## [What you should do]
Retype all of the entries precisely.

= = = = = = =

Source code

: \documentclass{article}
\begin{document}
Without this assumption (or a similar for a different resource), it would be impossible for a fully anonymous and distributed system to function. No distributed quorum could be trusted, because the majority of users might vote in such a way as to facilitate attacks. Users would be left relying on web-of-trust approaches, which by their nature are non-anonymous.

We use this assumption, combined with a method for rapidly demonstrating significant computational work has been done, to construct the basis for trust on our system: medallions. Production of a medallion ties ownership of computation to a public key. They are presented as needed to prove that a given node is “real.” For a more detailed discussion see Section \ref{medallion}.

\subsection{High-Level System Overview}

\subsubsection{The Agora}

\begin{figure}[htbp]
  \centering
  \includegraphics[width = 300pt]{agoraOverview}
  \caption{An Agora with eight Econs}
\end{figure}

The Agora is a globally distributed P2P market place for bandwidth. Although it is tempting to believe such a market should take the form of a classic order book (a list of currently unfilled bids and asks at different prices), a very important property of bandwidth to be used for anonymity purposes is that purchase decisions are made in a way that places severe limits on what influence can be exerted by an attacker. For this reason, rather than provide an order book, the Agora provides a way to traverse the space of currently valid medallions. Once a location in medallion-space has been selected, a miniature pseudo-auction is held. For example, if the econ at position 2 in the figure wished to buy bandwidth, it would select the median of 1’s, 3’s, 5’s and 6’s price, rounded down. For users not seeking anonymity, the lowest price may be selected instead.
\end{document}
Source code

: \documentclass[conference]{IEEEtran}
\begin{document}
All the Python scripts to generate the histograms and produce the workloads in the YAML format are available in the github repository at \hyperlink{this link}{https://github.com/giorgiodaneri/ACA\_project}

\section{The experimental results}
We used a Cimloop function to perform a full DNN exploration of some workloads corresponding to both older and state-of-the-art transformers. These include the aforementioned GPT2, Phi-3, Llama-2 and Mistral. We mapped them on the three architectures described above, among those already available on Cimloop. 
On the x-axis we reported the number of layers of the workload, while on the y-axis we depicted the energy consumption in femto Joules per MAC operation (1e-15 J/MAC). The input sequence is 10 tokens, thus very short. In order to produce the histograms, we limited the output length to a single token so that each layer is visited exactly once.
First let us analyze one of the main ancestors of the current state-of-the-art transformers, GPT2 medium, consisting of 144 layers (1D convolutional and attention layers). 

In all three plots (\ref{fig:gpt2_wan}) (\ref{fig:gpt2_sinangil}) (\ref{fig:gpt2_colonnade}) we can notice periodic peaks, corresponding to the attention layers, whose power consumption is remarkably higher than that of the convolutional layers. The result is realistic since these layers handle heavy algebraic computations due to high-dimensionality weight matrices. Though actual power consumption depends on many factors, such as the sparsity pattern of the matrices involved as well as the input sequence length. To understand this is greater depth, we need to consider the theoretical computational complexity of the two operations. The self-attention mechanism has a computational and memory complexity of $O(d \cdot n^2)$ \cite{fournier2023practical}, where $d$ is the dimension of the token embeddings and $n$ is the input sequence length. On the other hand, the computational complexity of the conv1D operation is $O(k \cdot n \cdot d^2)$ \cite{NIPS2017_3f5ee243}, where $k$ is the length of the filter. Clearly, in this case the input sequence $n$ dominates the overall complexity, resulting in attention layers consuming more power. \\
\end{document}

= = = = = = =

## [Exercise response]
Source code

: \documentclass{article}
\begin{document}
Without this assumption (or a similar for a different resource), it would be impossible for a fully anonymous and distributed system to function. No distributed quorum could be trusted, because the majority of users might vote in such a way as to facilitate attacks. Users would be left relying on web-of-trust approaches, which by their nature are non-anonymous.

We use this assumption, combined with a method for rapidly demonstrating significant computational work has been done, to construct the basis for trust on our system: medallions. Production of a medallion ties ownership of computation to a public key. They are presented as needed to prove that a given node is “real.” For a more detailed discussion see Section \ref{medallion}.

\subsection{High-Level System Overview}

\subsubsection{The Agora}

\begin{figure}[htbp]
  \centering
  \includegraphics[width = 300pt]{agoraOverview}
  \caption{An Agora with eight Econs}
\end{figure}

The Agora is a globally distributed P2P market place for bandwidth. Although it is tempting to believe such a market should take the form of a classic order book (a list of currently unfilled bids and asks at different prices), a very important property of bandwidth to be used for anonymity purposes is that purchase decisions are made in a way that places severe limits on what influence can be exerted by an attacker. For this reason, rather than provide an order book, the Agora provides a way to traverse the space of currently valid medallions. Once a location in medallion-space has been selected, a miniature pseudo-auction is held. For example, if the econ at position 2 in the figure wished to buy bandwidth, it would select the median of 1’s, 3’s, 5’s and 6’s price, rounded down. For users not seeking anonymity, the lowest price may be selected instead.
\end{document}
Source code

: \documentclass[conference]{IEEEtran}
\begin{document}
All the Python scripts to generate the histograms and produce the workloads in the YAML format are available in the github repository at \hyperlink{this link}{https://github.com/giorgiodaneri/ACA\_project}

\section{The experimental results}
We used a Cimloop function to perform a full DNN exploration of some workloads corresponding to both older and state-of-the-art transformers. These include the aforementioned GPT2, Phi-3, Llama-2 and Mistral. We mapped them on the three architectures described above, among those already available on Cimloop. 
On the x-axis we reported the number of layers of the workload, while on the y-axis we depicted the energy consumption in femto Joules per MAC operation (1e-15 J/MAC). The input sequence is 10 tokens, thus very short. In order to produce the histograms, we limited the output length to a single token so that each layer is visited exactly once.
First let us analyze one of the main ancestors of the current state-of-the-art transformers, GPT2 medium, consisting of 144 layers (1D convolutional and attention layers). 

In all three plots (\ref{fig:gpt2_wan}) (\ref{fig:gpt2_sinangil}) (\ref{fig:gpt2_colonnade}) we can notice periodic peaks, corresponding to the attention layers, whose power consumption is remarkably higher than that of the convolutional layers. The result is realistic since these layers handle heavy algebraic computations due to high-dimensionality weight matrices. Though actual power consumption depends on many factors, such as the sparsity pattern of the matrices involved as well as the input sequence length. To understand this is greater depth, we need to consider the theoretical computational complexity of the two operations. The self-attention mechanism has a computational and memory complexity of $O(d \cdot n^2)$ \cite{fournier2023practical}, where $d$ is the dimension of the token embeddings and $n$ is the input sequence length. On the other hand, the computational complexity of the conv1D operation is $O(k \cdot n \cdot d^2)$ \cite{NIPS2017_3f5ee243}, where $k$ is the length of the filter. Clearly, in this case the input sequence $n$ dominates the overall complexity, resulting in attention layers consuming more power. \\
\end{document}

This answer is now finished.